Ce récit de déportation relate, bien entendu, le même enfer que tous les récits de ce type. La particularité de celui-ci réside dans sa concision saisissante et le ton employé. Jamais aucun pathos, un récit somme tout assez factuel, des souvenirs, des oublis sincèrement assumés. Mais cependant une façon particulière de souligner certaines réalités, comme, vers la fin, le temps de mise à mort en chambre à gaz, lorsqu'elle témoigne auprès d'enfants, dans sa vieillesse. Et puis cette façon de "glisser" sur l'horreur, de la survoler en quelques mots, avec seulement quelques détails factuels épars, laisse une place considérable à l'imagination, ce qui permet aussi d'universaliser son récit. Et c'est bien une démarche juste, puisque c'est tout un peuple qui a été attaqué et martyrisé.

La deuxième partie est consacrée à son retour, sa vie d'après. Pendant longtemps, elle n'a rien dit, elle a vécu sa vie, s'est mariée. Et puis un jour, elle a été contactée pour témoigner. Elle était déjà retraitée. D'abord réticente, elle cède aux insistances, se replonge dans cette période, retourne sur les lieux qu'elle ne reconnaît pas. Depuis, elle témoigne tant qu'elle peut, encore et encore.

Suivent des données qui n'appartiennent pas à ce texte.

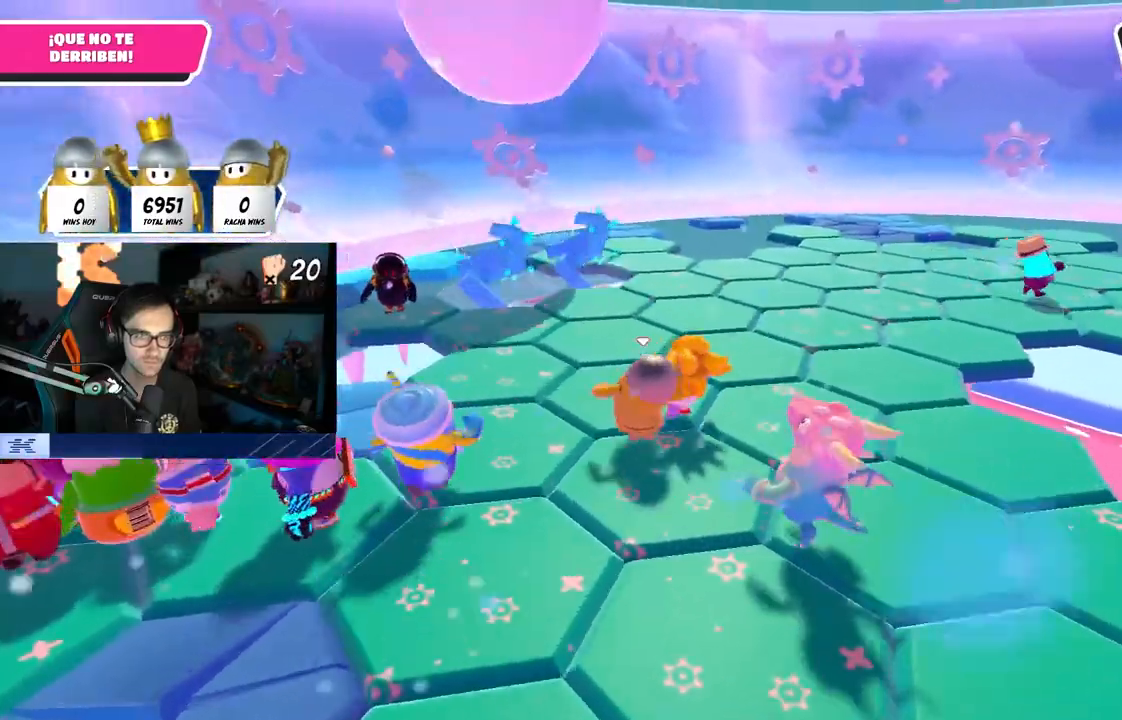
{"buttons": [], "left_stick": "right", "right_stick": "right", "events": [[17, "left_stick", "up-left"], [50, "right_stick", "right"], [167, "left_stick", "up"], [167, "right_stick", "center"], [267, "right_stick", "right"], [333, "left_stick", "center"], [433, "right_stick", "center"], [483, "left_stick", "right"], [500, "right_stick", "right"]]}
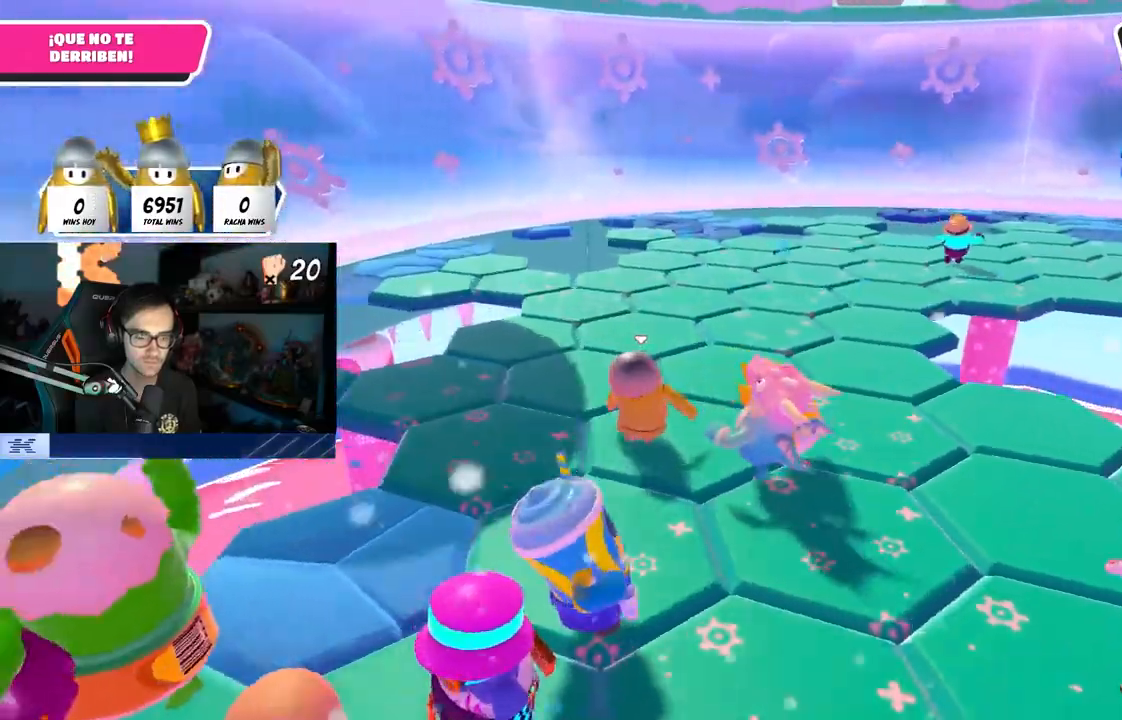
{"buttons": [], "left_stick": "center", "right_stick": "center", "events": [[133, "left_stick", "center"], [183, "left_stick", "left"], [267, "left_stick", "up-right"], [417, "left_stick", "center"], [483, "right_stick", "center"]]}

Globalement , le texte est très court et très fluide, ce qui permet de le lire assez rapidement. Et par cette brièveté, il saisit le coeur et l'esprit comme le gel, brusquement. Et puis, on sait que l'histoire finit bien, puisqu'elle raconte, qu'elle est physiquement avenante, souriante, alors on ne se méfie pas de la manière dont son bref récit va soudain comme nous statufier, nous figer dans une espèce de stupéfaction.

Un témoignage fort, puissant, intéressant.

 

***

Quelques extraits...

 

"Papa, Gilbert, prenez le camion !"
C'est toujours ça qu'ils n'auront pas à faire à pied.
Je ne les embrasse pas. Ils disparaissent.
Ils disparaissent.

 

Au Colisée, nous parlons de tout, sauf de déportation. Maintenant, c'est le contraire, même quand on ne veut pas, on ne parle que de ça.

 

Comment voulez-vous voir la fumée, les cris, les bousculades ? Ces dizaines de milliers de gens qui travaillent, qui courent, qui tombent ? Plus rien de tout ça. Les allées sont bien propres, bien nettes, ils ont mis des gravillons, un tapis en caoutchouc, pour que personne ne soit dans la boue. De toute façon, il n'y a plus de boue. Et pas âme qui vive, à part des petits groupes d'élèves qui passent de loin en loin; Les baraques ont été retapées, quand vous entrez, c'est impeccable, ils n'ont pas même pensé à glisser une fausse silhouette dans les coya.

Je ne ressens rien.

[...]

Birkenau, maintenant, c'est un décor.